Jim Taylor said his son was diagnosed in 2021.
“Basically, what he said to us was that, had Hudson been taken in to be diagnosed maybe five years prior, he might not have gotten that diagnosis because the criteria for meeting that autism diagnosis has changed a great deal over recent years,” he said.
Autism was first described in the 1940s. The increase in diagnoses doesn’t mean more children are being born with autism, but it comes from a greater awareness of the condition and improved diagnostic methods.
“That diagnosis unlocked all of these services that are so vital to my son making his way in the world,” Taylor said.
Hudson is enrolled in therapy sessions and groups specifically designed for children on the autism spectrum.

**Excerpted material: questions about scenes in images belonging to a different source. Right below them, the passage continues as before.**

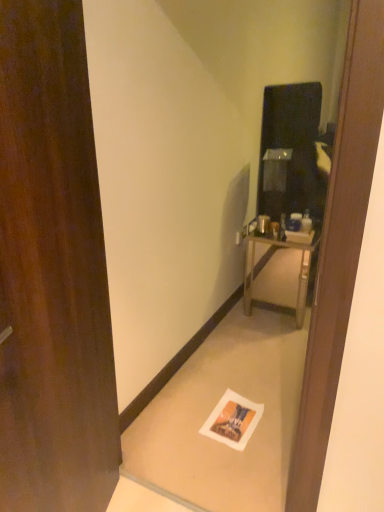
Question: Can you confirm if white paper at lower center is shorter than brown wood door at left?

Choices:
 (A) yes
 (B) no

Answer: (A)

Question: Is white paper at lower center far away from brown wood door at left?

Choices:
 (A) yes
 (B) no

Answer: (B)

Question: Does white paper at lower center come in front of brown wood door at left?

Choices:
 (A) no
 (B) yes

Answer: (A)

Question: From the image's perspective, is white paper at lower center located above brown wood door at left?

Choices:
 (A) no
 (B) yes

Answer: (A)

Question: Is white paper at lower center aimed at brown wood door at left?

Choices:
 (A) yes
 (B) no

Answer: (B)

Question: From their relative heights in the image, would you say white paper at lower center is taller or shorter than brown wood door at left?

Choices:
 (A) tall
 (B) short

Answer: (B)

Question: Is point (251, 419) closer or farther from the camera than point (91, 140)?

Choices:
 (A) closer
 (B) farther

Answer: (B)

Question: Do you think white paper at lower center is within brown wood door at left, or outside of it?

Choices:
 (A) inside
 (B) outside

Answer: (B)

Question: In the image, is white paper at lower center positioned in front of or behind brown wood door at left?

Choices:
 (A) front
 (B) behind

Answer: (B)

Question: Does point click(x=311, y=238) appear closer or farther from the camera than point click(x=13, y=116)?

Choices:
 (A) farther
 (B) closer

Answer: (A)

Question: Considering the positions of metallic silver nightstand at right and brown wood door at left in the image, is metallic silver nightstand at right wider or thinner than brown wood door at left?

Choices:
 (A) wide
 (B) thin

Answer: (A)

Question: From a real-world perspective, relative to brown wood door at left, is metallic silver nightstand at right vertically above or below?

Choices:
 (A) below
 (B) above

Answer: (A)

Question: Relative to brown wood door at left, is metallic silver nightstand at right in front or behind?

Choices:
 (A) behind
 (B) front

Answer: (A)

Question: Is brown wood door at left bigger or smaller than metallic silver nightstand at right?

Choices:
 (A) small
 (B) big

Answer: (B)

Question: Visually, is brown wood door at left positioned to the left or to the right of metallic silver nightstand at right?

Choices:
 (A) right
 (B) left

Answer: (B)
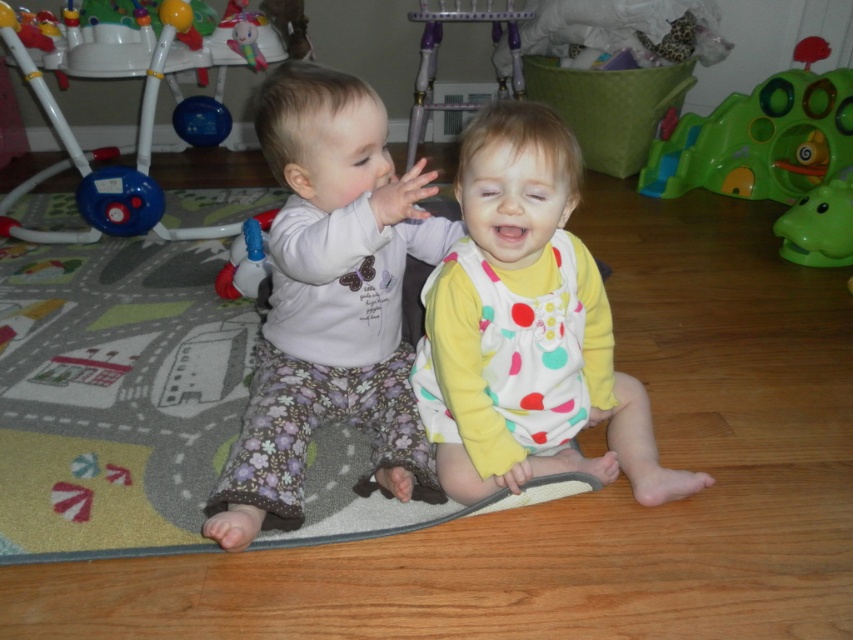
You are a parent trying to locate two points on the play mat where you placed toys. The first point is at coordinates point (347, 296) and the second is at point (83, 198). From your perspective standing at the edge of the play mat, which point is closer to you?

Point (83, 198) is closer to you because it is behind point (347, 296), meaning the latter is further away.

You are a parent trying to decide whether to place a new toy on the play mat. The toy is 1 meter tall. Based on the image, can the polka dot fabric dress at center and the green plastic play structure at right fit the toy without it falling over?

The polka dot fabric dress at center is not as tall as the green plastic play structure at right. Since the toy is 1 meter tall, it might be too tall for both objects to support it, but the green plastic play structure at right, being taller, could potentially provide better stability. However, without knowing the exact height of the play structure, it is uncertain if it can support the toy safely.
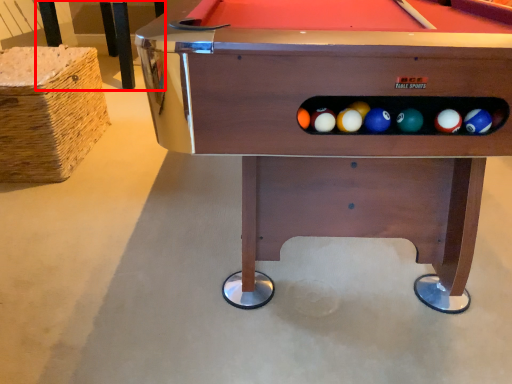
Question: From the image's perspective, what is the correct spatial positioning of table (annotated by the red box) in reference to billiard table?

Choices:
 (A) above
 (B) below

Answer: (A)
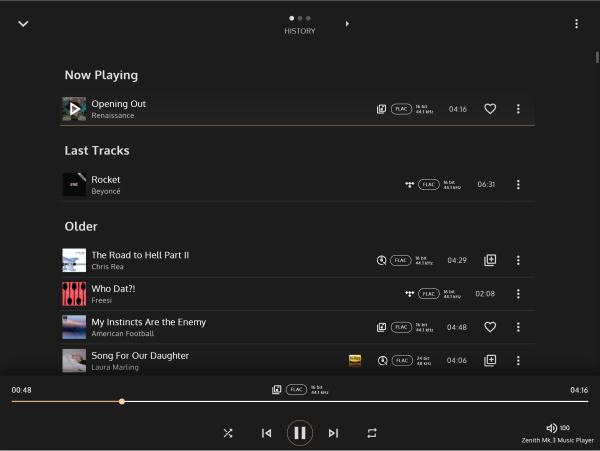
The height and width of the screenshot is (451, 600). I want to click on square thumbnail picture, so click(72, 360), click(77, 324), click(73, 292), click(75, 267), click(73, 183), click(77, 108).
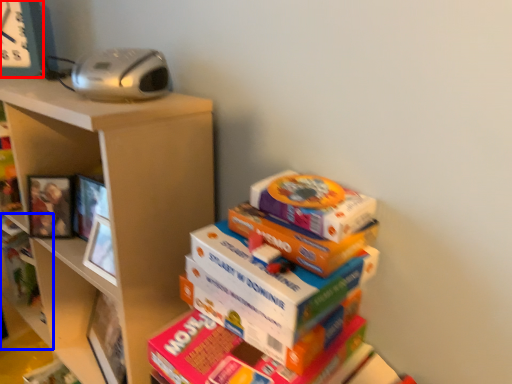
Question: Which object is further to the camera taking this photo, clock (highlighted by a red box) or shelf (highlighted by a blue box)?

Choices:
 (A) clock
 (B) shelf

Answer: (B)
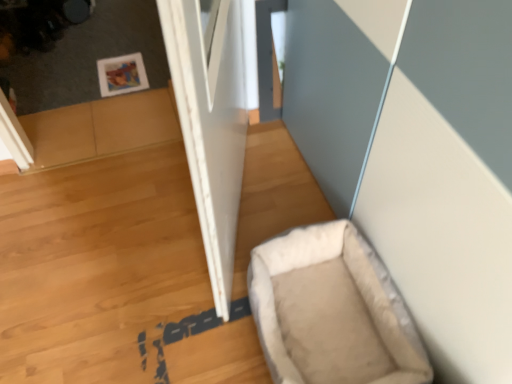
The height and width of the screenshot is (384, 512). Identify the location of blank area to the left of beige fabric dog bed at lower right. (178, 312).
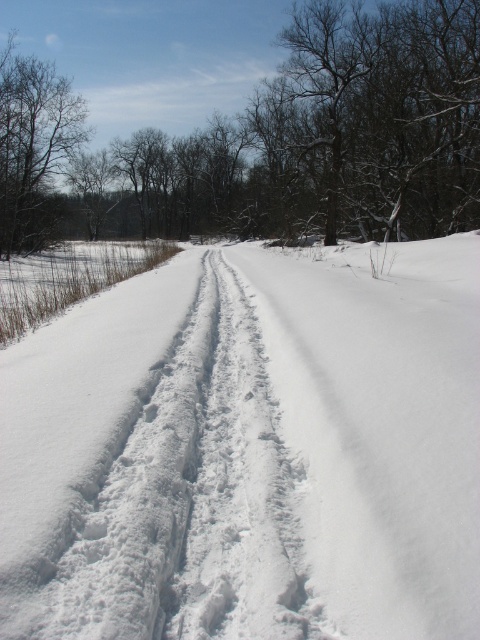
You are standing at the edge of the snow path in the winter forest scene. You see a point marked at coordinates (250,451). What is located at that point?

The point at coordinates (250,451) indicates white fluffy snow at center.

You are an observer standing at the end of the snow path looking towards the forest. You see two trees in the scene. Which tree, the brown textured tree at upper center or the brown textured tree at left, appears bigger in size?

The brown textured tree at upper center appears bigger in size compared to the brown textured tree at left.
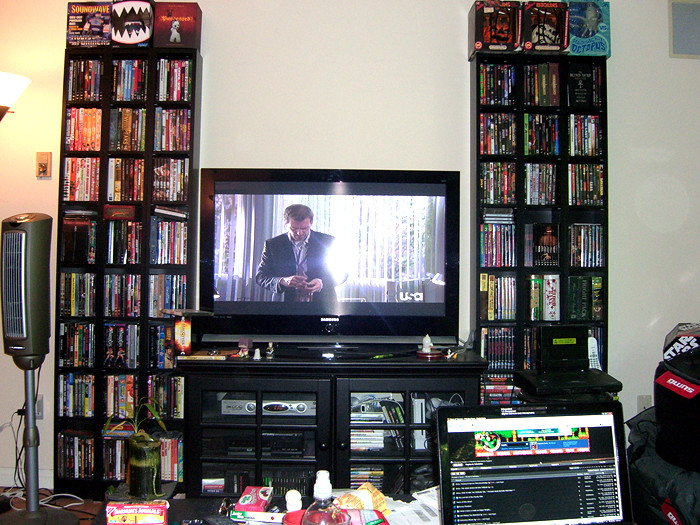
Find the location of a particular element. Image resolution: width=700 pixels, height=525 pixels. tv bezel is located at coordinates (368, 330).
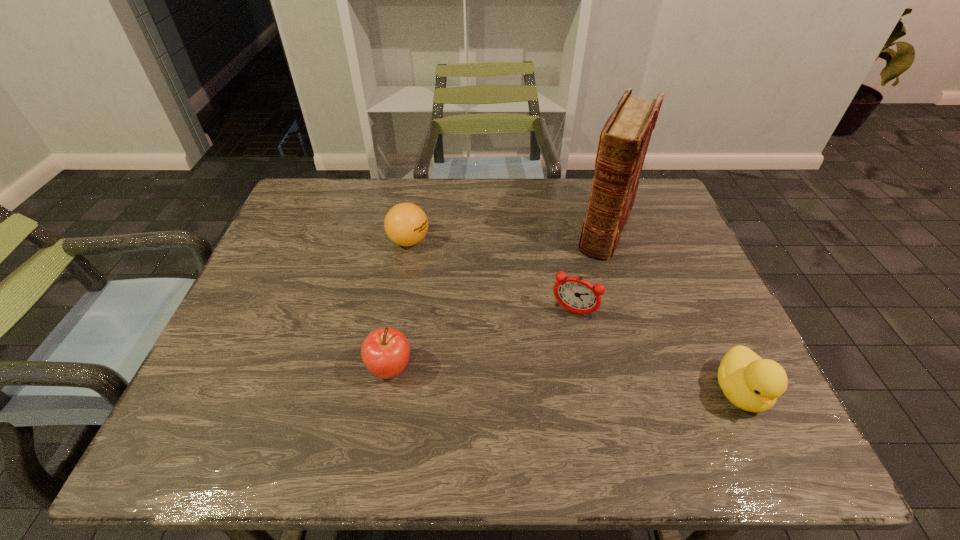
The image size is (960, 540). Find the location of `free space on the desktop that is between the apple and the duck and is positioned on the side with brand of the ping-pong ball`. free space on the desktop that is between the apple and the duck and is positioned on the side with brand of the ping-pong ball is located at coordinates (568, 381).

Identify the location of vacant space on the desktop that is between the apple and the duck and is positioned on the spine side of the hardback book. (539, 379).

This screenshot has width=960, height=540. In order to click on vacant space on the desktop that is between the apple and the rightmost object and is positioned on the front-facing side of the alarm clock in this screenshot , I will do tap(544, 379).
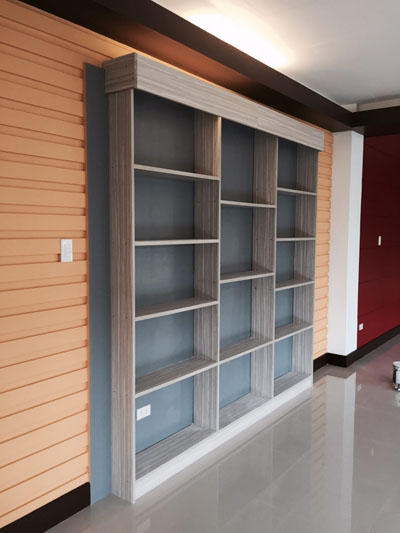
The width and height of the screenshot is (400, 533). In order to click on white column in this screenshot , I will do `click(348, 226)`.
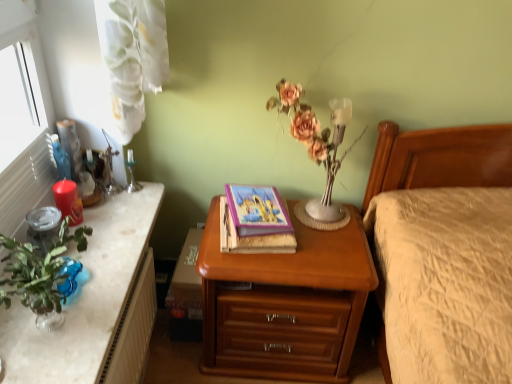
Locate an element on the screen. The image size is (512, 384). vacant area on top of wooden nightstand at center (from a real-world perspective) is located at coordinates [306, 238].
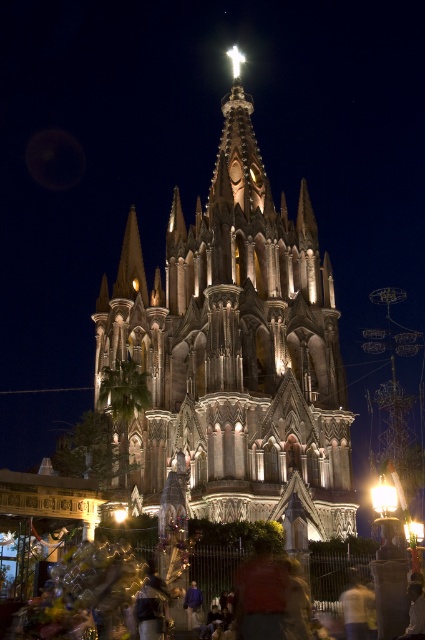
You are a photographer planning to capture the cathedral at night. You want to ensure that both the dark brown stone tower at center and the purple fabric at center are clearly visible in your photo. Based on their positions, which object should you focus on first to ensure both are in sharp focus?

The dark brown stone tower at center is located above the purple fabric at center. To ensure both are in sharp focus, you should focus on the dark brown stone tower at center first, as it is farther away and focusing on the farther object will naturally include the closer one in the depth of field.

A tour guide is standing at the base of the dark brown stone tower at center. They want to lead a group to the nearby gift shop, which is located at the same distance from the tower as the cross on the central spire. Is the gift shop closer to or farther from the tower than the gift shop?

The cross on the central spire is 62.63 meters away from the dark brown stone tower at center. Therefore, the gift shop, being at the same distance, is exactly 62.63 meters away from the tower, which is the same as the cross.

Based on the photo, you are standing in front of the cathedral and want to take a photo of the dark brown stone tower at center and the purple fabric at center. Which object should you focus on first to ensure both are in the frame?

You should focus on the dark brown stone tower at center first because it is closer to you than the purple fabric at center, so adjusting the camera to include it will naturally include the farther purple fabric at center as well.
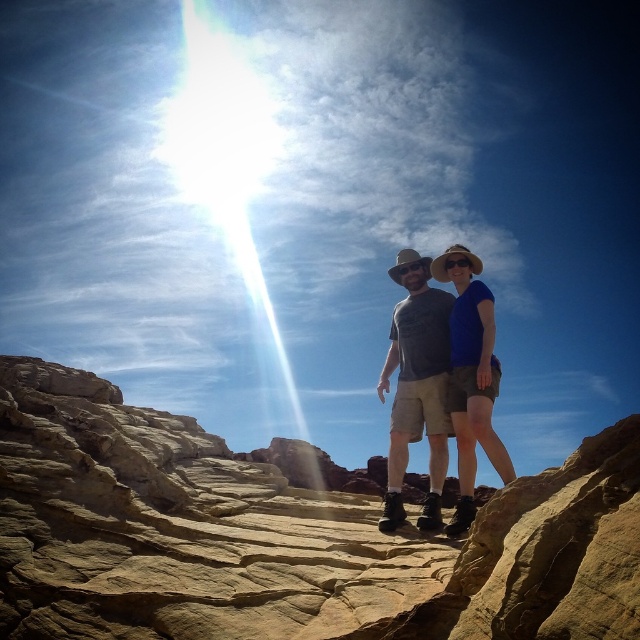
Question: Does matte gray shirt at center appear under blue fabric shirt at center?

Choices:
 (A) yes
 (B) no

Answer: (A)

Question: Is blue fabric shirt at center to the left of beige woven cowboy hat at upper right from the viewer's perspective?

Choices:
 (A) yes
 (B) no

Answer: (A)

Question: Which of the following is the closest to the observer?

Choices:
 (A) (436, 260)
 (B) (429, 291)
 (C) (460, 268)

Answer: (C)

Question: Which point is closer to the camera?

Choices:
 (A) coord(440,278)
 (B) coord(440,301)

Answer: (B)

Question: Observing the image, what is the correct spatial positioning of matte gray shirt at center in reference to blue fabric shirt at center?

Choices:
 (A) right
 (B) left

Answer: (B)

Question: Estimate the real-world distances between objects in this image. Which object is closer to the matte gray shirt at center?

Choices:
 (A) beige woven cowboy hat at upper right
 (B) blue fabric shirt at center

Answer: (B)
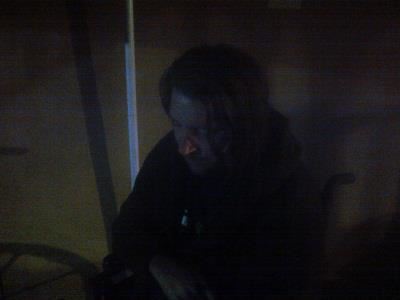
Image resolution: width=400 pixels, height=300 pixels. Identify the location of wheelchair handle. (336, 180).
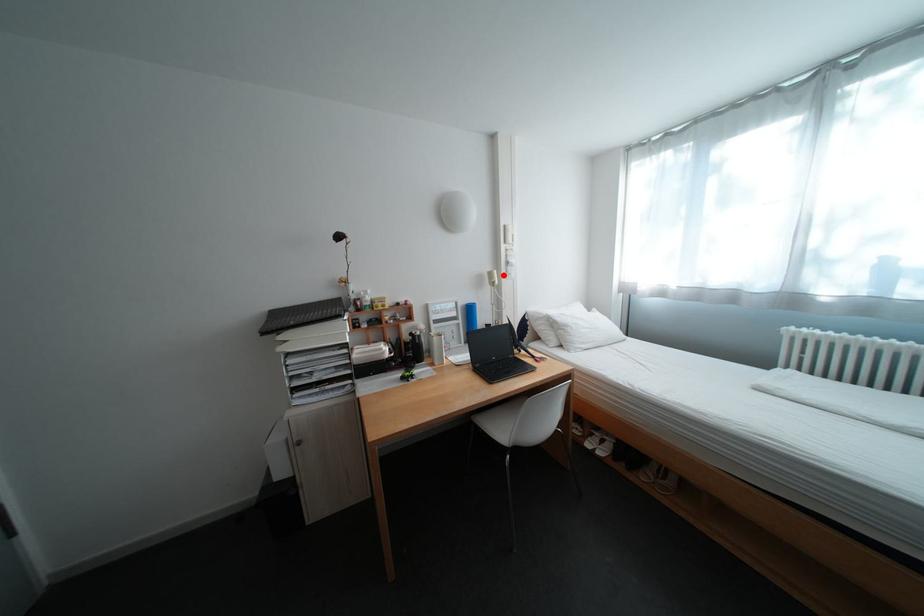
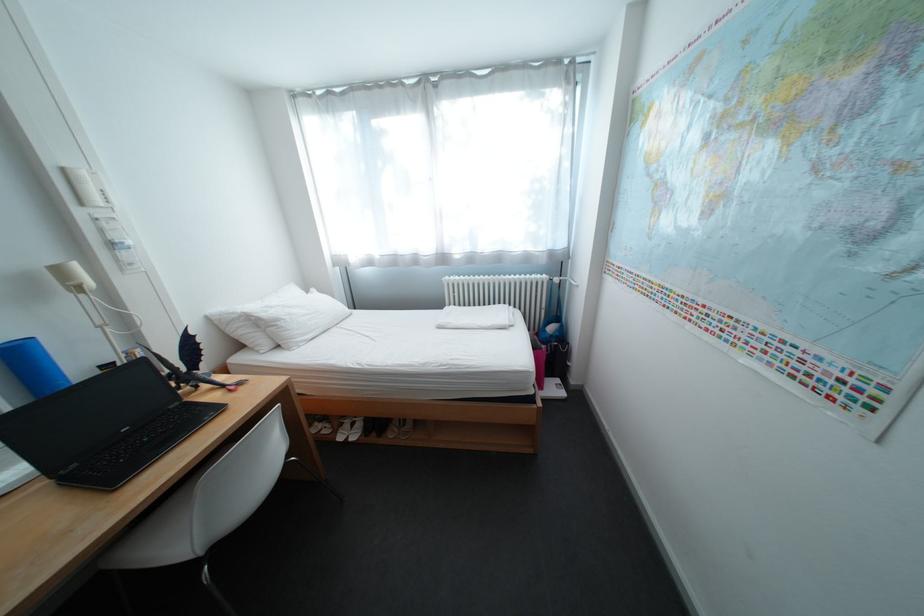
The point at the highlighted location is marked in the first image. Where is the corresponding point in the second image?

(71, 272)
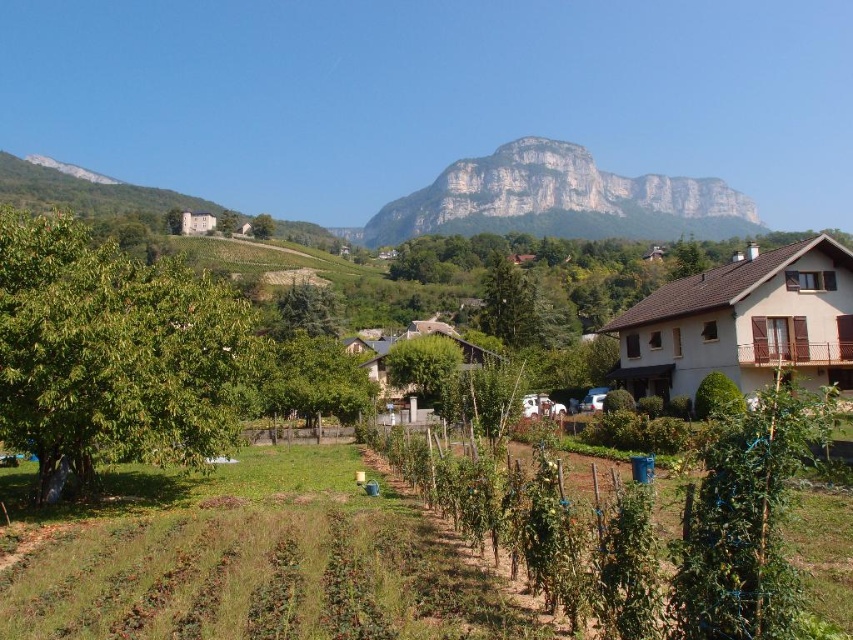
Who is higher up, green leafy tree at left or rugged stone mountain at upper center?

rugged stone mountain at upper center

Who is more distant from viewer, (216, 317) or (511, 163)?

Point (511, 163)

The width and height of the screenshot is (853, 640). I want to click on green leafy tree at left, so point(114,353).

Does green leafy tree at left have a larger size compared to green leafy tree at upper center?

Indeed, green leafy tree at left has a larger size compared to green leafy tree at upper center.

Is green leafy tree at left to the right of green leafy tree at upper center from the viewer's perspective?

Yes, green leafy tree at left is to the right of green leafy tree at upper center.

At what (x,y) coordinates should I click in order to perform the action: click on green leafy tree at left. Please return your answer as a coordinate pair (x, y). Looking at the image, I should click on (114, 353).

Does green leafy tree at center appear on the left side of green leafy tree at upper center?

In fact, green leafy tree at center is to the right of green leafy tree at upper center.

Who is positioned more to the right, green leafy tree at center or green leafy tree at upper center?

From the viewer's perspective, green leafy tree at center appears more on the right side.

Which is in front, point (428, 380) or point (271, 228)?

Point (428, 380)

Where is `green leafy tree at center`? green leafy tree at center is located at coordinates (422, 364).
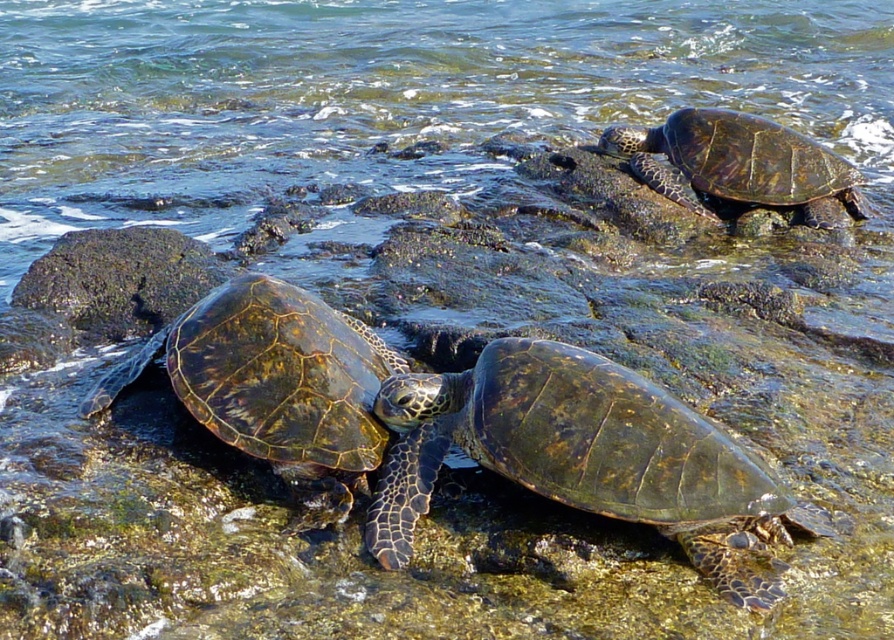
Between point (580, 460) and point (399, 554), which one is positioned in front?

Point (399, 554)

Does shiny dark green tortoise at center have a greater width compared to leathery green turtle at center?

Indeed, shiny dark green tortoise at center has a greater width compared to leathery green turtle at center.

At what (x,y) coordinates should I click in order to perform the action: click on shiny dark green tortoise at center. Please return your answer as a coordinate pair (x, y). This screenshot has width=894, height=640. Looking at the image, I should click on (587, 458).

Is the position of leathery green turtle at center less distant than that of leathery greenish-brown turtle at upper right?

Yes.

Can you confirm if leathery green turtle at center is bigger than leathery greenish-brown turtle at upper right?

Correct, leathery green turtle at center is larger in size than leathery greenish-brown turtle at upper right.

Between point (385, 362) and point (644, 172), which one is positioned in front?

Point (385, 362) is more forward.

This screenshot has width=894, height=640. Find the location of `leathery green turtle at center`. leathery green turtle at center is located at coordinates (296, 400).

In the scene shown: Does leathery green turtle at center have a larger size compared to green mossy rock at left?

Indeed, leathery green turtle at center has a larger size compared to green mossy rock at left.

Does leathery green turtle at center appear on the right side of green mossy rock at left?

Yes, leathery green turtle at center is to the right of green mossy rock at left.

Is point (275, 296) positioned behind point (102, 324)?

Kelly Ridel, a board-certified behavioral analyst, said that without a diagnosis, it is much harder for children with autism to be successful in life.
“These better tools, this better awareness around is helping kids get into services and the ABA therapy a lot sooner, and then a lot of times they’re able to go to school with minimal help, some help, or no help and are able to go to school with their neurotypical peers,” she said.